Harper has been the pillar of the show, but this season makes way for increased screen time for both new and old characters. The show introduces self-assured Sweetpea Golighlightly (Miriam Petche), a new hire with TikTok and OnlyFans businesses on the side. Moreover, a thrilling Episode 4, “White Mischief,” centers on veteran market maker Rishi Ramdani’s (Sagar Radia) rapidly decaying home life and how his cocaine habit and other vices have pushed him to the edge. During one exceptional scene, his bewildered wife asks him, “Do you know what being a man is?”

But it’s Yasmin who stands at the center of this season. Though she is desperate to get away from predatory men like her father, she is being pursued by the kinky and emotionally stilted Sir Henry. While harboring a shocking secret, Yasmin must decide in the final hour whether she’s truly willing to carve out a life of her own or would rather lean into the monetary security and social standing she’s always had at the expense of true liberation.

Some of us have opted out of pledging allegiance to corporate entities.

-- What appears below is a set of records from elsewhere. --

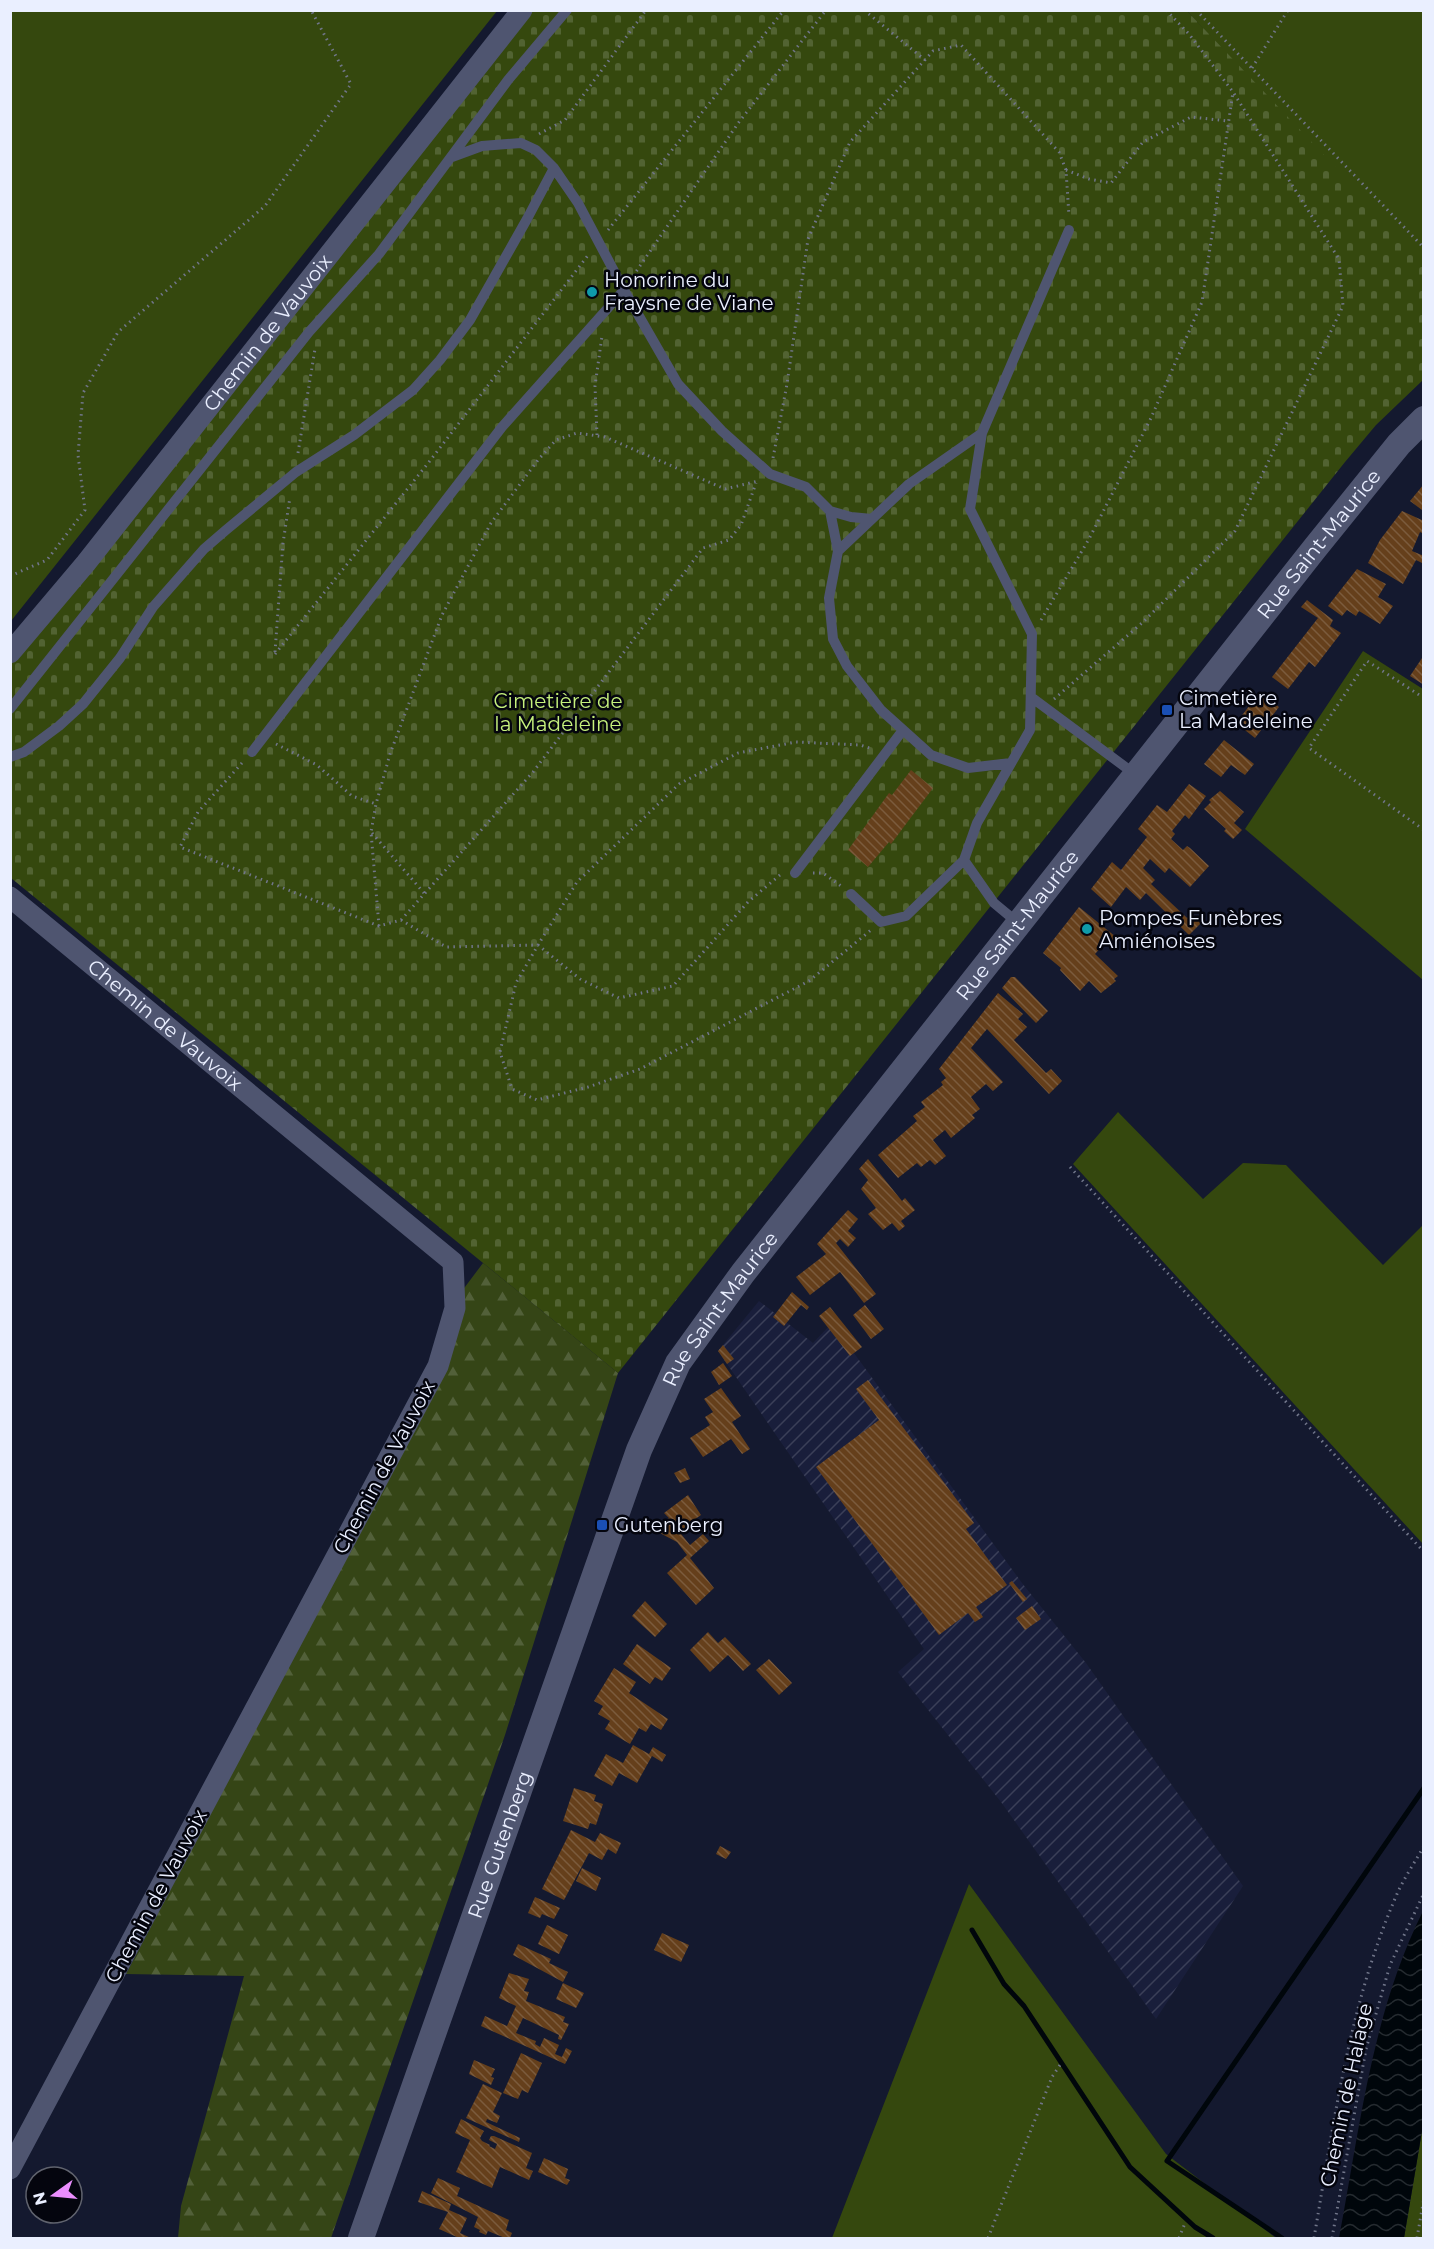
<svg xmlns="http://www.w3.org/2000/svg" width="1434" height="2249" font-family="Montserrat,sans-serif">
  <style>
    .industrial { fill: url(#industrial-furrows) }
    .green { fill: #35480e }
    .forest { fill: url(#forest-firs) }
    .cemetery { fill: url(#cemetery-stones) }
    .water { fill: url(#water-waves) }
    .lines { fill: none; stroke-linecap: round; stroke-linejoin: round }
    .stream { stroke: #00060b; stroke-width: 5 }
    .building { fill: url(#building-back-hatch) }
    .path { stroke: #71768a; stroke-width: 3; stroke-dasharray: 1.5 4.5; stroke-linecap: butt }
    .service { stroke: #4f5570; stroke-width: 10 }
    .minor { stroke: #4f5570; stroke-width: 21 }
    .tertiary { stroke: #4f5570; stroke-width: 26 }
    .culture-dot { fill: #0f9aa8; stroke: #04050e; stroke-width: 2 }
    .transit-dot { fill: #1a4fb4; stroke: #04050e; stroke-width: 2 }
    .labels { text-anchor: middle; stroke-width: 5; stroke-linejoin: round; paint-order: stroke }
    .poi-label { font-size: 20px; fill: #eaefff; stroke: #04050e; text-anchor: start }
    .street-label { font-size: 20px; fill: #eaefff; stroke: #04050e }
    .park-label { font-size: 20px; fill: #c6f17d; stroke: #04050e }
  </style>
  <defs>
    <pattern id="industrial-furrows" width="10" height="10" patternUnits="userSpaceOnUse" patternTransform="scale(1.5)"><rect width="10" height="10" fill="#191e3b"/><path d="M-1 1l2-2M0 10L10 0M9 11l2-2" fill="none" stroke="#3b3f58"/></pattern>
    <pattern id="forest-firs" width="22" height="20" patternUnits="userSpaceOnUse" patternTransform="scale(1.5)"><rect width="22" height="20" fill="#354516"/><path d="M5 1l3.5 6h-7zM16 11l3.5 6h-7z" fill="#526039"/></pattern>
    <pattern id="cemetery-stones" width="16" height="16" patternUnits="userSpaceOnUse" patternTransform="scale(1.5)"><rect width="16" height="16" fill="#35480e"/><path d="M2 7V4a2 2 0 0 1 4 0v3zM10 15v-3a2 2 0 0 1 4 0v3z" fill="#526332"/></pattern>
    <pattern id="water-waves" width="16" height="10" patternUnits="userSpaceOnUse" patternTransform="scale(1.5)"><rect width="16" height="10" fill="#00060b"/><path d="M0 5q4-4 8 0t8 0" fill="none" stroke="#252b30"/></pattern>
    <pattern id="building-back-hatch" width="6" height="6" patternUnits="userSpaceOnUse" patternTransform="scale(1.5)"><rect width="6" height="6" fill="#653f1b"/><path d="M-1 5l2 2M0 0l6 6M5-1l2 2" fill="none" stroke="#7b5b3d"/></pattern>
  </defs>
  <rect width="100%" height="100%" fill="#14192f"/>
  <path class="industrial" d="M759,1301L813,1343L832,1323L1022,1583L1086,1663L1243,1886L1156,2019L1001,1802L898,1672L924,1649L718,1351Z"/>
  <path class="green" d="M11,10L497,11L11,621L10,11Z
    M1187,11H1423V266Z
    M1363,651L1423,689V980L1245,829Z
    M1118,1112L1203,1199L1243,1163L1286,1165L1383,1265L1423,1225V1544L1073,1164Z
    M969,1884L1166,2154L1276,2238H832Z
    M1423,2125V2238H1404Z"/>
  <path class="forest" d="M483,1263L618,1373L505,1735L331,2238H178L181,2206L244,1976L126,1974L438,1379L462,1291Z"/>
  <path class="cemetery" d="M532,11H1187L1423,259V380L1376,425L1345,462L618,1373L11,878L10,663Z"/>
  <path class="water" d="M1423,1911V2125L1404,2238H1339C1360,2127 1372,2013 1423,1911Z"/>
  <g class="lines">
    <path class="stream" d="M972,1930L1004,1984L1024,2006L1130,2167L1195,2227L1213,2238
      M1282,2238L1167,2161L1424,1788"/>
  </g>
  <path class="building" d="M1424,484V508L1422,510L1410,501Z
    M1402,511L1424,521V534L1420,532L1412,551L1424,556V559L1422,563L1416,560L1403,584L1368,563L1380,540Z
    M1357,569L1386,584L1378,597L1393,606L1380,624L1359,611L1356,616L1347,610L1342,616L1328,606Z
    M1307,600L1333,620L1330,626L1341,633L1315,667L1309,662L1288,689L1272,677L1318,618L1301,607Z
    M1424,655V685L1410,676Z
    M1260,692L1279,707L1255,738L1236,723Z
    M1224,740L1254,764L1245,775L1231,765L1221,777L1204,764Z
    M911,770L933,788L891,844L889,842L868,867L848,850L889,793L892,795Z
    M1189,784L1206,796L1189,819L1185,815L1172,831L1175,834L1171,839L1183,850L1187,846L1190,848L1209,866L1190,887L1169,868L1165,873L1150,859L1143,868L1155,880L1151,884L1187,918L1192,914L1201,923L1189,935L1146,893L1140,900L1126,887L1111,907L1091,889L1112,862L1121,870L1147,837L1138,829L1157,805L1167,812Z
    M1220,791L1244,812L1234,823L1242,830L1233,839L1224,831L1226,829L1204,809L1211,802L1209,800Z
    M1079,907L1116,937L1109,944L1106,942L1095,954L1118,976L1114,979L1116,981L1101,993L1089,981L1080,991L1060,970L1061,968L1043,953Z
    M1011,977H1015L1048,1011L1036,1023L1002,988Z
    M998,993L1023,1014L1018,1019L1027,1027L1014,1040L1046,1073L1051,1069L1062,1081L1049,1094L987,1029L971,1048L1003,1082L993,1091L986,1084L971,1097L980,1109L972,1115L975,1118L951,1138L945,1130L933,1140L946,1156L935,1165L930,1160L921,1167L917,1163L898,1178L878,1155L917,1121L913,1116L925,1107L921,1102L943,1085L941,1082L946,1078L939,1069Z
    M868,1159L902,1201L905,1198L915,1210L901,1221L905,1226L899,1231L892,1223L883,1230L868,1214L876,1208L861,1189L868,1180L859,1169Z
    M848,1210L858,1219L848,1231L856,1238L848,1247L840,1239L836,1243L876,1294L864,1303L840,1272L810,1295L796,1277L826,1254L817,1244Z
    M792,1292L809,1307L807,1310L801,1305L784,1326L773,1317Z
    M865,1305L884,1329L871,1339L853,1315Z
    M830,1307L862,1347L850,1356L819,1316Z
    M723,1345L734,1359L727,1364L718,1351Z
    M723,1363L732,1376L719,1385L711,1372Z
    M868,1380L974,1523L966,1529L1007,1585L976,1607L983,1617L975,1622L968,1613L939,1635L816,1467L879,1420L856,1389Z
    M721,1388L741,1416L732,1422L750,1449L742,1454L731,1439L703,1457L690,1438L710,1425L705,1417L713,1412L704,1399Z
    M685,1468L690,1479L680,1483L674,1473Z
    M688,1495L701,1515L688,1524L690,1527L681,1534L690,1545L703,1534L709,1541L690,1558L714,1588L696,1605L667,1573L687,1555L677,1542L658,1532L664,1522L669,1518L664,1513Z
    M1012,1581L1027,1599L1023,1602L1009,1583Z
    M645,1601L667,1624L655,1637L632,1616Z
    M1032,1606L1041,1619L1025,1630L1016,1618Z
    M708,1632L718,1643L725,1637L751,1664L743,1671L728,1655L710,1672L690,1650Z
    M637,1644L671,1668L662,1681L655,1677L650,1684L623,1664Z
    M769,1659L792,1683L779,1695L756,1670Z
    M614,1668L636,1682L629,1693L668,1719L661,1730L651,1724L646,1732L639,1728L630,1744L605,1729L610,1721L598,1714L603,1706L594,1701Z
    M633,1745L649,1754L653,1747L666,1755L662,1762L652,1756L637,1783L619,1773L612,1786L594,1776L606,1754L623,1763Z
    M574,1788L596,1795L594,1801L603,1804L596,1825L590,1823L588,1829L563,1821Z
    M571,1830L595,1842L600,1833L621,1843L616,1854L608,1849L602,1860L589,1853L564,1900L542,1889Z
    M720,1846L731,1852L726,1859L716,1854Z
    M582,1868L601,1878L596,1891L576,1881Z
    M535,1897L560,1908L554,1919L542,1914L540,1918L528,1913Z
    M547,1925L568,1935L559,1954L538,1944Z
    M662,1933L689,1945L681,1962L654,1950Z
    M518,1944L551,1959L549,1963L568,1972L563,1982L513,1955Z
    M509,1973L529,1979L524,1991L529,1992L526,2001L565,2017L563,2022L569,2024L561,2040L558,2039L559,2035L523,2018L516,2033L533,2040L536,2041L535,2044L540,2047L544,2038L559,2045L555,2054L562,2057L566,2048L572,2051L565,2064L481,2026L485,2016L507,2026L516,2006L499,1998Z
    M563,1983L584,1993L576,2008L556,1999Z
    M521,2053L542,2063L528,2093L522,2090L518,2099L503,2093Z
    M474,2060L495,2069L491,2077L494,2078L491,2085L469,2074Z
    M483,2084L502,2093L493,2112L500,2116L497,2123L487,2119L486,2122L520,2138L519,2142L466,2118Z
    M461,2119L484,2131L480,2138L482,2141L490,2145L489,2146L495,2149L497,2144L489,2140L491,2136H494L532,2153L526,2168L533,2171L529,2180L500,2167L492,2188L456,2172L470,2140L455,2133Z
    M544,2158L568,2169L565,2178L570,2180L567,2185L538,2172Z
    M438,2178L460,2188L457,2196L509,2220L506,2230L512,2233L510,2238H505L488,2231L486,2235L479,2232L480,2230L474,2227L478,2217L431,2193Z
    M422,2191L451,2204L449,2210L467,2218L460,2233L471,2238H459L439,2229L448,2212L418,2202Z"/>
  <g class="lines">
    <path class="path" d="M864,10L925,60
      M1196,10L1424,248
      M1252,68L1288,10
      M539,134L565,120L646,10
      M1066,170L1089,179L1111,183L1143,142L1191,117L1228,121
      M608,230L784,10
      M633,276L739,122L826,10
      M597,435L595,386L602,336
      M298,453L315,349
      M773,458L787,384L808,239L850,142L933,51L961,45L1059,152L1066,170L1069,216
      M10,576L47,560L85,510L78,455L83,393L118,332L265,206L351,84L311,10
      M1041,620L1089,539L1151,418L1202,302L1233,92
      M275,652L283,543L290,497
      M275,654L429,462L589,254
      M1424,698L1367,661L1309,748L1424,830
      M1054,699L1142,623L1235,531L1343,306L1339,259L1233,92L1189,34L1166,10
      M276,744L317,765L352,796L376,804
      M242,763L198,812L180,847L379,926L401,920L446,947L538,945L577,882L679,784L738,753L796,742L860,745L873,749
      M372,833L424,893
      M813,873H823L841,886
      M780,875L748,902L673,986L619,998L580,979L538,945L516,983L500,1052L512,1089L537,1100L588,1087L640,1069L809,981L871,930
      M401,920L533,772L703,548L729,540L741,525L756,483
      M379,926L371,832L376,804L390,754L442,615L491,523L538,460L556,440L577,433L605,437L725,489L758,481
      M1070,1167L1424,1552
      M988,2238L1052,2077L1060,2065
      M1179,2238L1185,2223
      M1314,2238C1334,2122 1349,2004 1397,1894C1404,1878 1415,1862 1424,1846
      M1332,2238L1366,2049L1390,1965L1424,1893
      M1417,2238L1424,2198"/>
    <path class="service" d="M452,157L482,146L521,143L536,150L554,168L578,203L624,290L678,384L722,431L770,474L806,487L830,511L838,551L829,598L833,639L847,666L881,710L931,755L968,768L1011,763
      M830,511L851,517L872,519
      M838,551L909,484L982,433
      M1031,697L1136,775
      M10,709L309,332L379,254L508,80L567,10
      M252,752L502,427L624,290
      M10,757L24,752L59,726L83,704L120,658L153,607L204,549L226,530L296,472L354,435L413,390L440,360L470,320L527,219L554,168
      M964,860L994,903L1018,923
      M795,873L903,730
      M851,894L881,922L906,916L964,860L977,823L1030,730L1032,634L970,509L982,433L1069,230"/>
    <g class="minor">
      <path id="s1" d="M10,653L86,563L522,10"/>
      <path id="s2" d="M10,897L453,1262L455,1308L438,1366L10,2169"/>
    </g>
    <path class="tertiary" id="s3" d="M361,2238L639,1450L678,1363L743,1273L1315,548L1399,444L1424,419"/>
  </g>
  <g class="culture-dot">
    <circle cx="592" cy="292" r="6"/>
    <circle cx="1087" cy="929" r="6"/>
  </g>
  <g class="transit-dot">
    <rect x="1161" y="704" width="12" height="12" rx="3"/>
    <rect x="596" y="1519" width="12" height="12" rx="3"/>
  </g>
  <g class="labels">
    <g class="poi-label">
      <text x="604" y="287">Honorine du<tspan x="604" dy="23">Fraysne de Viane</tspan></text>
      <text x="1179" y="705">Cimetière<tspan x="1179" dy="23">La Madeleine</tspan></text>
      <text x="1099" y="925">Pompes Funèbres<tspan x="1099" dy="23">Amiénoises</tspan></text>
      <text x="614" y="1532">Gutenberg</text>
    </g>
    <g class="street-label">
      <text dy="7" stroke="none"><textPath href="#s1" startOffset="411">Chemin de Vauvoix</textPath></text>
      <text dy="7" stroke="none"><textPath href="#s3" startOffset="1971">Rue Saint-Maurice</textPath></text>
      <text dy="7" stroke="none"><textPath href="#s3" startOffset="1485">Rue Saint-Maurice</textPath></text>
      <text dy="7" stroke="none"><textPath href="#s2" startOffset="201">Chemin de Vauvoix</textPath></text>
      <text dy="7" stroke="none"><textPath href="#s3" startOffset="999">Rue Saint-Maurice</textPath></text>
      <text transform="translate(384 1467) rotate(-62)" y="7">Chemin de Vauvoix</text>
      <text dy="7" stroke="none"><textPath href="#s3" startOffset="417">Rue Gutenberg</textPath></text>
      <text transform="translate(156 1896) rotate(-62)" y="7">Chemin de Vauvoix</text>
      <text transform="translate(1346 2095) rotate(-78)" y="7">Chemin de Halage</text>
    </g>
    <g class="park-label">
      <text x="558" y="708">Cimetière de<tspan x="558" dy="23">la Madeleine</tspan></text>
    </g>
  </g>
  <rect width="1434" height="2249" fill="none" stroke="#eaefff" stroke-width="24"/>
  <g transform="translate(54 2195) rotate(255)"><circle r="28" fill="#04050e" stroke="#60636e" stroke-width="1.5"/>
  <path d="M0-4.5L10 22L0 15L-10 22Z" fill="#ea8dfd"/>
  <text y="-9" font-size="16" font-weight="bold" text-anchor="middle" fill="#eaefff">N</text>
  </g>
</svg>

However, for Eric, who has finally made partner at Pierpoint following a lifetime of service, money and power are still his North star. Although he’s showcased his heinous behavior previously, the audience witnesses an even darker version of the banker, who will do anything to outlast the volatility of the business and perhaps even this iteration of the towering bank.

The inner workings of banking may have initially been the selling point for “Industry,” but in its third season, the thrilling drama has moved well beyond that. Instead, what has emerged is a series about the erosion of relationships, why certain people will always choose themselves and why others thrive under a cycle of cruelty and malice.

“Industry” Season 3 will premiere on HBO and Max on August 11 at 9 p.m. ET, with remaining episodes airing weekly on Sundays.